I remember when we came to the place near Barclays where we looked over the
hill and saw the house. Henry was 2 years 1 month old at the time and always
maintained that he remembered seeing the house from that spot. Bess would no
doubt be carrying him on her hip as was her usual practice, when he was
young until mother had to stop her as she was going lopsided through doing so.
Henry was in the wagon with Mother. It was a lovely winter's day and in the early
morning, and coming down the hill from Dunrobin we had what I consider the the
finest view of Heriot in the district. On the left there was Crookston Flat-lying at the
foot of the beautiful blue mountains, and at that time all covered with natural grasses
and with only a few huts, and a little fencing, and no trace of homesteads.
The gullies of the mountain had the dark green of the native bush, with Tapanui
surrounded with it, and in the distance it was Wooded Hill with it's dark green
crown of native bush with wooded gullies and scattered cabbage trees.

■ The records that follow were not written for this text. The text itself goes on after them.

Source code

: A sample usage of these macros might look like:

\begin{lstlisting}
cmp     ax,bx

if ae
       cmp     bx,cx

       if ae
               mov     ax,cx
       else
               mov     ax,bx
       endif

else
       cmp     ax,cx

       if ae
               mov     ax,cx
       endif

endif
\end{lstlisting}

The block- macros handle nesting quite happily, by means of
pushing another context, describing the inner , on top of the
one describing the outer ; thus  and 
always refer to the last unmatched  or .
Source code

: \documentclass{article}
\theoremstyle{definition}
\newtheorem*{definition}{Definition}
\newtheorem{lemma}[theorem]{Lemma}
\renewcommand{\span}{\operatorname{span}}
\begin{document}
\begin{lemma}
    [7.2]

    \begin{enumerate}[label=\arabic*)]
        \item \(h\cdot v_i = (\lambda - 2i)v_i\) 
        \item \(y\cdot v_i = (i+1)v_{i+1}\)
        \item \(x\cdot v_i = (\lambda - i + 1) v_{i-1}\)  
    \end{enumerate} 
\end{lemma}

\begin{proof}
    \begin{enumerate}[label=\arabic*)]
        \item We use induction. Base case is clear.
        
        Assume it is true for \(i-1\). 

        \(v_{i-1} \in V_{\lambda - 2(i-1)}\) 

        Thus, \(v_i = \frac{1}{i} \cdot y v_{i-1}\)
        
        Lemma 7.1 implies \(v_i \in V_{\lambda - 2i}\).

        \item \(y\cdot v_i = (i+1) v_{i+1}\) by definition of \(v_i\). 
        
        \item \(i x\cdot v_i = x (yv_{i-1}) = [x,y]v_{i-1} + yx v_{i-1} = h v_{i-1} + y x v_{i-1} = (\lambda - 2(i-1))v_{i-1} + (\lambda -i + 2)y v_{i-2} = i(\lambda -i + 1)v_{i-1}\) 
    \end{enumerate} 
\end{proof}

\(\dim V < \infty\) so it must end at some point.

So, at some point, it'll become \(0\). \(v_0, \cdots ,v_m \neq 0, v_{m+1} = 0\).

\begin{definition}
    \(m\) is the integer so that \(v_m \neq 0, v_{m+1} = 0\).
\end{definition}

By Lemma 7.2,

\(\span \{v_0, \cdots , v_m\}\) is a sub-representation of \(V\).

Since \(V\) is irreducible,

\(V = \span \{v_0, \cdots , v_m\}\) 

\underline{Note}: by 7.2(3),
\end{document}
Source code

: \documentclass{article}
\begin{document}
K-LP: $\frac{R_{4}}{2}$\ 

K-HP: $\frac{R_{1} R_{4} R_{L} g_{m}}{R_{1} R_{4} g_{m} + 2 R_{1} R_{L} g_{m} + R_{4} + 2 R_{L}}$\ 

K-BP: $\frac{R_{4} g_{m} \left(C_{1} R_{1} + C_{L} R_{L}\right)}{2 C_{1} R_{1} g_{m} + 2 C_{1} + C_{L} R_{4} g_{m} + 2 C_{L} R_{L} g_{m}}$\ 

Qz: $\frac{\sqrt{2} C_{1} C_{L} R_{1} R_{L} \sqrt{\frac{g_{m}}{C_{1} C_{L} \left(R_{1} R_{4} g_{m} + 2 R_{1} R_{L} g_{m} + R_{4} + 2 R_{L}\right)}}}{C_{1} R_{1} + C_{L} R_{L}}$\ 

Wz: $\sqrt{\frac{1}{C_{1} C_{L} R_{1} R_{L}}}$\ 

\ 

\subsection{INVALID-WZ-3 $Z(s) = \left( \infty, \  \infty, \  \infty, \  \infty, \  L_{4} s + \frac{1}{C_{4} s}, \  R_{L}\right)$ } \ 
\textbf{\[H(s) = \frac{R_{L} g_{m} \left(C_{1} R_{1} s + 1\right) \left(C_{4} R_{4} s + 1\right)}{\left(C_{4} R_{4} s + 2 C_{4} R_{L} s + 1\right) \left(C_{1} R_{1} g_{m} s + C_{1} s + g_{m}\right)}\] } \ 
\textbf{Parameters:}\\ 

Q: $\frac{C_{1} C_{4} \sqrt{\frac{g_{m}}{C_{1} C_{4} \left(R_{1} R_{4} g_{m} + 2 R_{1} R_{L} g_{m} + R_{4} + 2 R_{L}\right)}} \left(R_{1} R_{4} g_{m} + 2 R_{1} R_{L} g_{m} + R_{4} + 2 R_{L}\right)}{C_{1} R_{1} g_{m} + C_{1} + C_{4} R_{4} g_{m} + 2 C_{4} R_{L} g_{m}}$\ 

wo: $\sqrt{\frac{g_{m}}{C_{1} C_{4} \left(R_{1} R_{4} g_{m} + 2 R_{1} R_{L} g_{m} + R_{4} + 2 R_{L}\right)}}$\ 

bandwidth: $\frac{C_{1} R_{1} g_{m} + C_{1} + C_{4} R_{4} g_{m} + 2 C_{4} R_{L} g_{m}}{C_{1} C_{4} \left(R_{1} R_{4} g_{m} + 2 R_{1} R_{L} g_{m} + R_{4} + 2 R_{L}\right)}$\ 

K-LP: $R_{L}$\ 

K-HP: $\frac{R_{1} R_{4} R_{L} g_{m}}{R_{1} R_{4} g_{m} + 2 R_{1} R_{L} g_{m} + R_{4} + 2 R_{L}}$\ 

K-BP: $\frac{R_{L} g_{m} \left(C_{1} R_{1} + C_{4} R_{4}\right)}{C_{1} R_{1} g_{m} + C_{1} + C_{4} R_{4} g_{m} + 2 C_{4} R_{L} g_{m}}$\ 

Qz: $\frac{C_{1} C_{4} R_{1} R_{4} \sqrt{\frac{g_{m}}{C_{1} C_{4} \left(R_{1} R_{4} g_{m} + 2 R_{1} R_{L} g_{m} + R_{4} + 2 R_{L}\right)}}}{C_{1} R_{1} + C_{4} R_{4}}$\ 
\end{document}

In the immediate foreground there was Flaxy Hill. Leading from the back of this Hill
toward the right of the view was Swift Creek, with its banks green with native flax
making a trip through native swamp grasses to the Pomahaka river with it's low
gravel banks in the distance and beyond that again rolling down stretching as
far as the eye can see to the Hokanui Mountains, 30 miles away.
On the right, and nearer at hand were the ridges stretching away to a place called
Park Hill. We arrived on the site of Parkdale a little after midday but soon there
was a stir and the boiling of the billy and we soon had our first meal at the new
house.
This is a view on the road from Dunrobin to Heriot, looking towards the Blue Mountains:
This is a view on the road from Dunrobin to Heriot, looking towards Heriot,
there is a Kempthorne Road at the bottom of this hill.
Bess:
When father, Alf, Charlie and Wattie Grey first came to Parkdale, Mrs Ritchie across
the road stopped in the middle of her washing, took the boiler off the fire, and put
the kettle on to make tea and welcome the strangers.
Nell:
There was a terrific wind shortly after we went to Swift Creek,. A dray on the hill was
blown over and ended up with it's wheels in the air, bows broken and tilt torn.
Just tussock for miles, and the wind gained great speed and power. Nowadays
the force is broken by the plantations.